_Excerpted data_

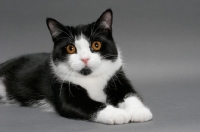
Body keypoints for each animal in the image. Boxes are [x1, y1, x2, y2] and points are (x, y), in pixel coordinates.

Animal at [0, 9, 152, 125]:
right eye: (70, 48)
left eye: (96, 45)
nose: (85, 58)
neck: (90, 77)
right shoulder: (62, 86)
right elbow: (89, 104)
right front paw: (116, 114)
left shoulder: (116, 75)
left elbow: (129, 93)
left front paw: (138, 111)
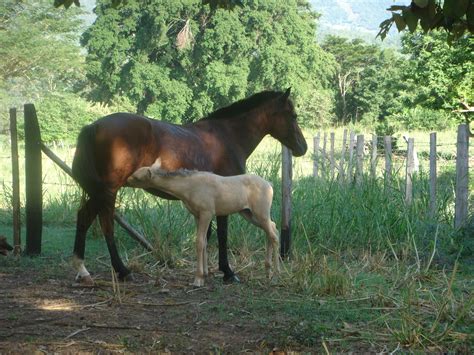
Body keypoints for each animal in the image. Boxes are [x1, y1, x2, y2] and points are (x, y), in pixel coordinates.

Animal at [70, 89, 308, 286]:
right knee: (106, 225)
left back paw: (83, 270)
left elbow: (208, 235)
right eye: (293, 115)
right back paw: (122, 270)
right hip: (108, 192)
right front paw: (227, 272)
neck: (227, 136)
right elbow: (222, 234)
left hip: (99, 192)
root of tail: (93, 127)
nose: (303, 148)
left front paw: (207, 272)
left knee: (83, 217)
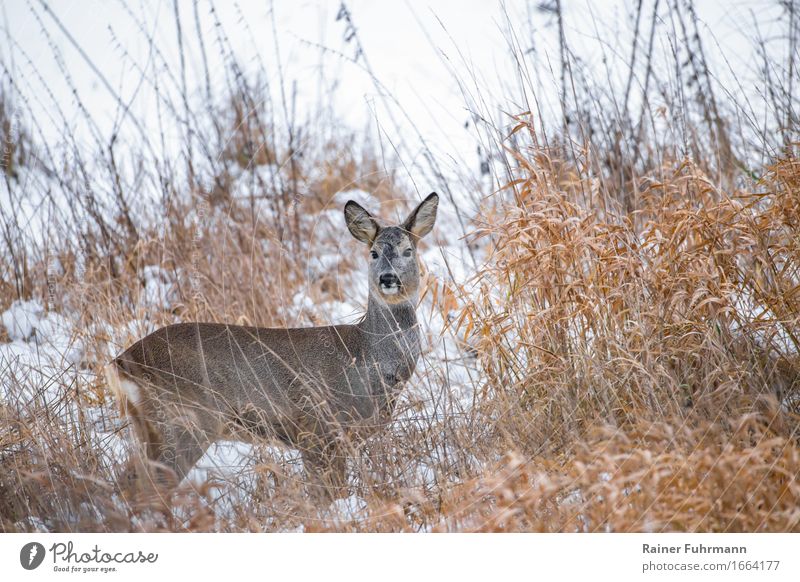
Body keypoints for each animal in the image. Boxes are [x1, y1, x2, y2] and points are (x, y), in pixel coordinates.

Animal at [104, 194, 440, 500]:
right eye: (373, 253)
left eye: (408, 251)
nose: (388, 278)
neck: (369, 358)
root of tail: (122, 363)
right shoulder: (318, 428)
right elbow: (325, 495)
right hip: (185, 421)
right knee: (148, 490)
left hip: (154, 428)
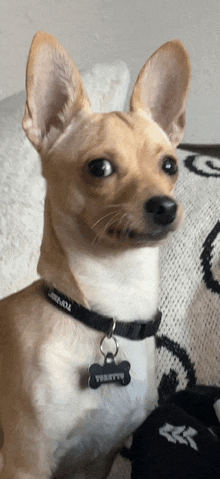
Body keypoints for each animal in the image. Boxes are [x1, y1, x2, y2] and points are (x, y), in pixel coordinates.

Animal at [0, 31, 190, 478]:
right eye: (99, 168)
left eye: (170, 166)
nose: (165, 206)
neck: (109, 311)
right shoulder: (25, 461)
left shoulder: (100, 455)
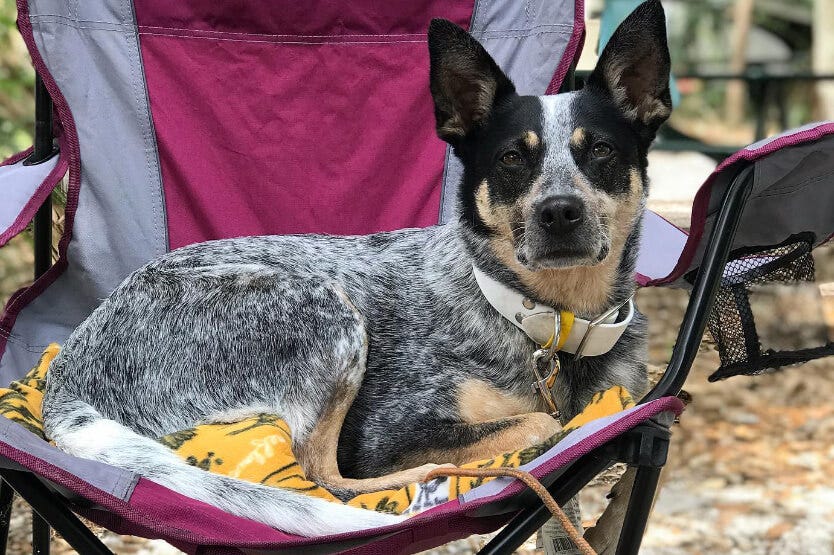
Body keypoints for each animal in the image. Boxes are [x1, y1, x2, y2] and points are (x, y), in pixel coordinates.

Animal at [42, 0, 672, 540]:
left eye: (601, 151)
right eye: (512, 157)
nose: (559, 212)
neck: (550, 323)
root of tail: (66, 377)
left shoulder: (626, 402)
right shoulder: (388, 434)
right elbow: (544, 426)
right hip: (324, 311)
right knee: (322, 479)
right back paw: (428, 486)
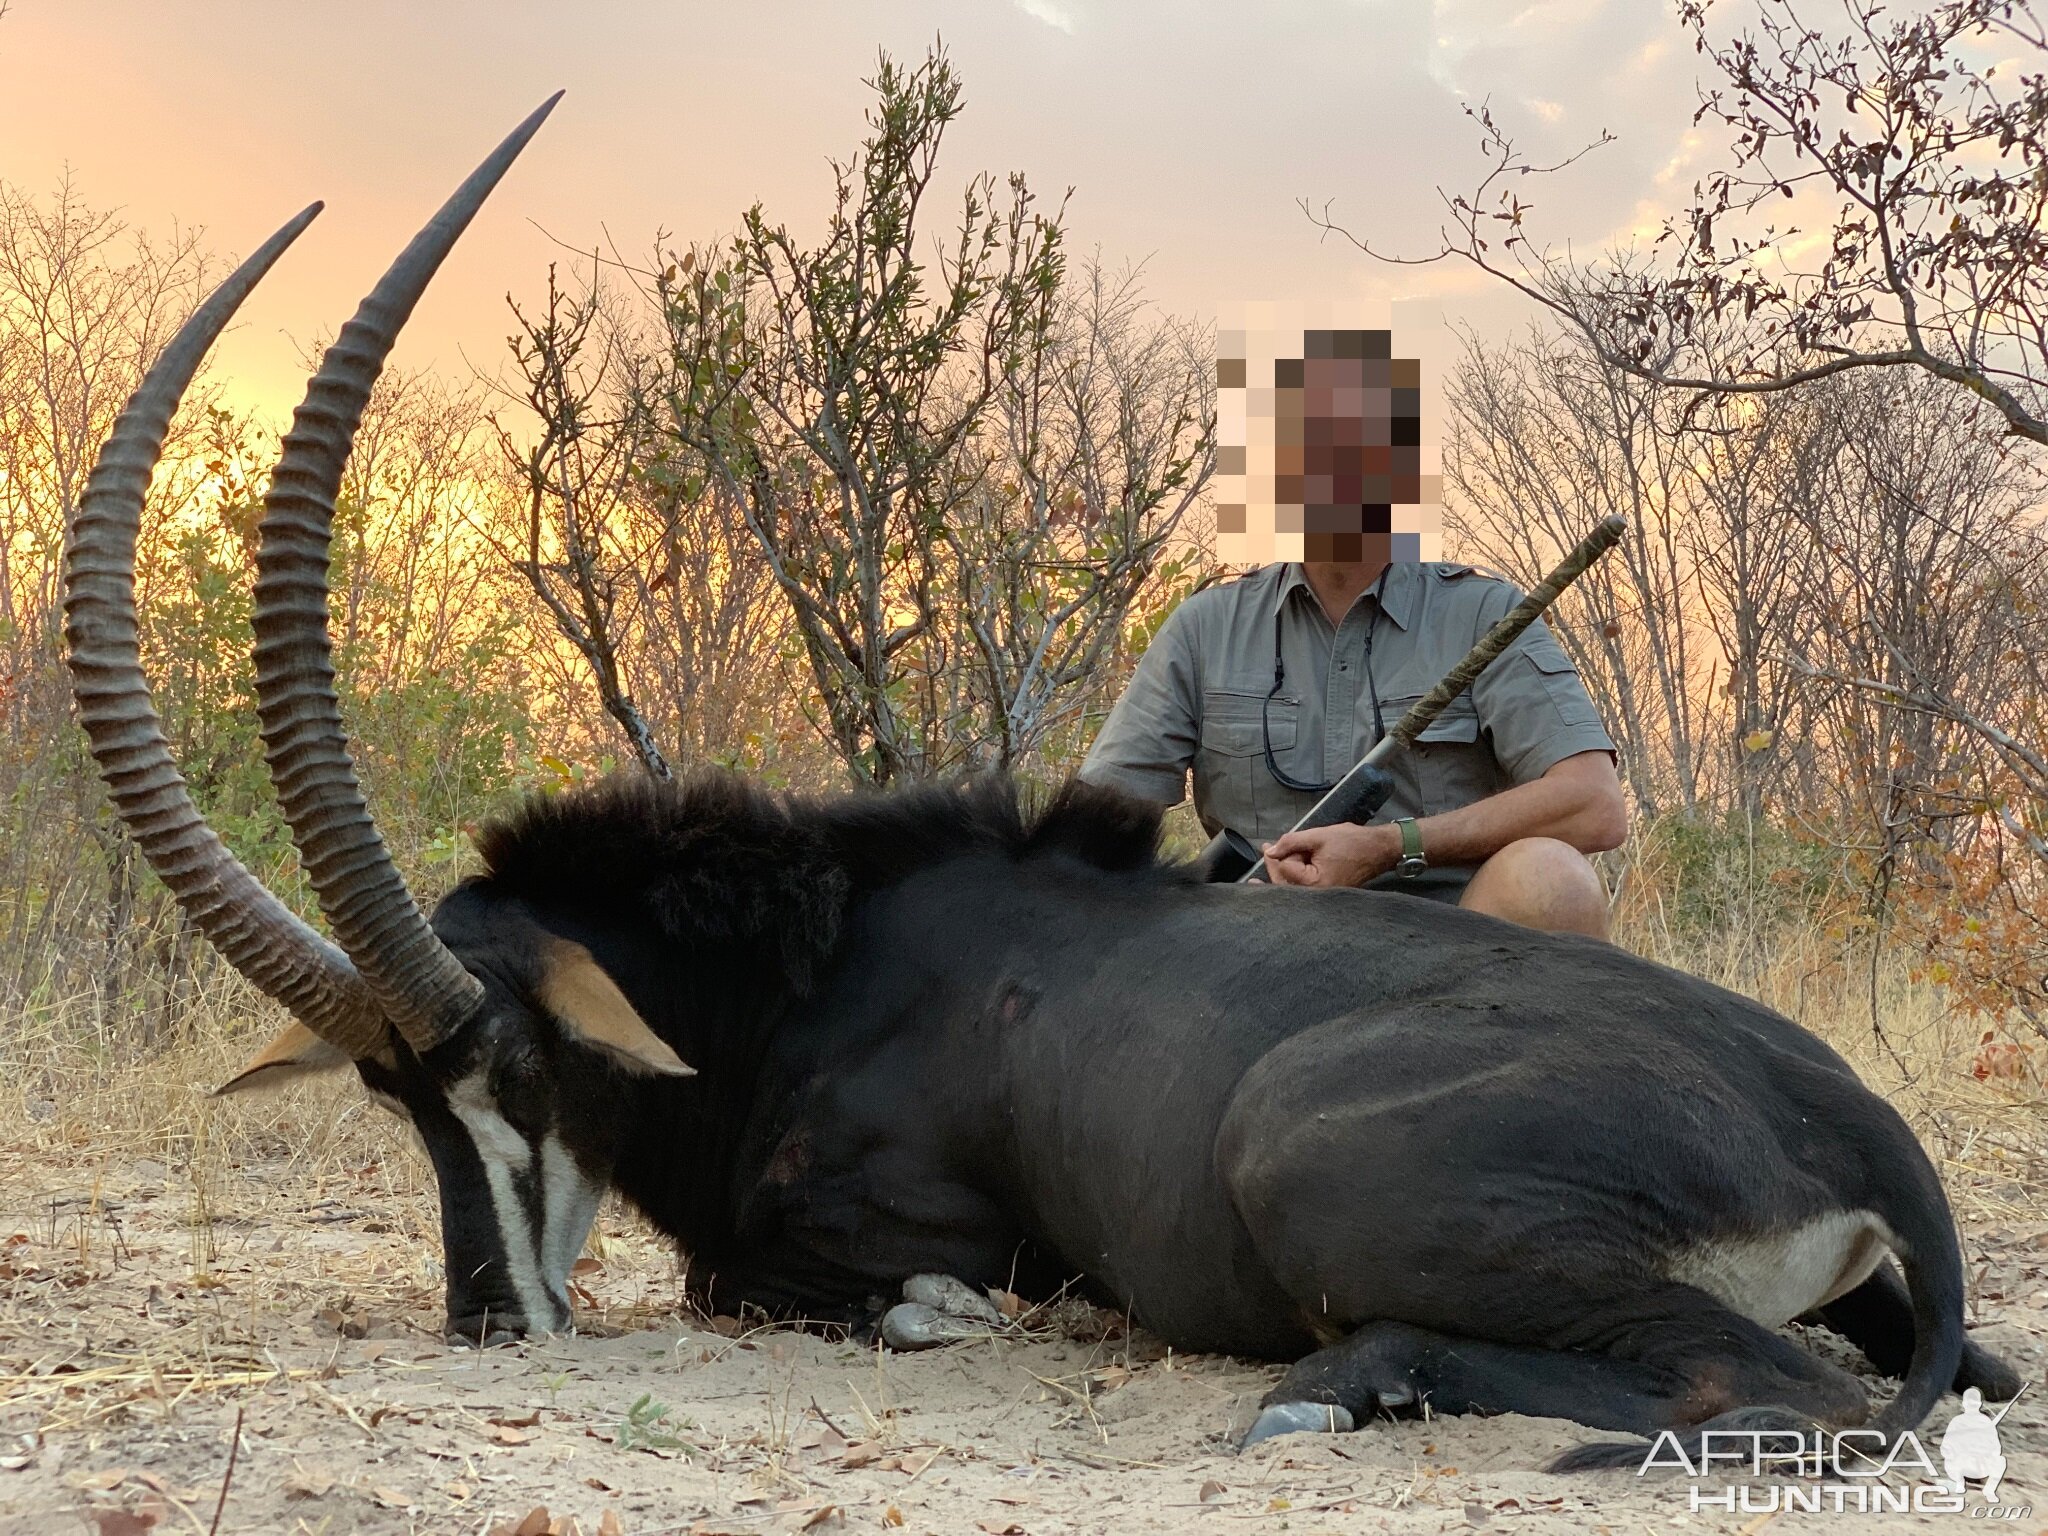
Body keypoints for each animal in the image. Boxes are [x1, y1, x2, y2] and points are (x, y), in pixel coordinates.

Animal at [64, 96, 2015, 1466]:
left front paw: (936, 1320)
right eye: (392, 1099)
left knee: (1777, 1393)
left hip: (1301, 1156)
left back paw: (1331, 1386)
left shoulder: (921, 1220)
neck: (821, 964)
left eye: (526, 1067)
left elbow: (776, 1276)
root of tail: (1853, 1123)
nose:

_What the task asks_
Please set down exactly the lines from the first line of the data above through the line with "left elbow: (129, 93)", both included, leaving out the pictures.

_Answer section_
Body keypoints for each animal in the image. Boxes are [x1, y1, x2, y2] and points are (x, y), in pixel coordinates.

Animal at [0, 9, 152, 125]:
right eye: (70, 48)
left eye: (96, 45)
nose: (85, 58)
neck: (90, 77)
right shoulder: (62, 86)
right elbow: (89, 104)
right front paw: (116, 114)
left shoulder: (116, 75)
left elbow: (129, 93)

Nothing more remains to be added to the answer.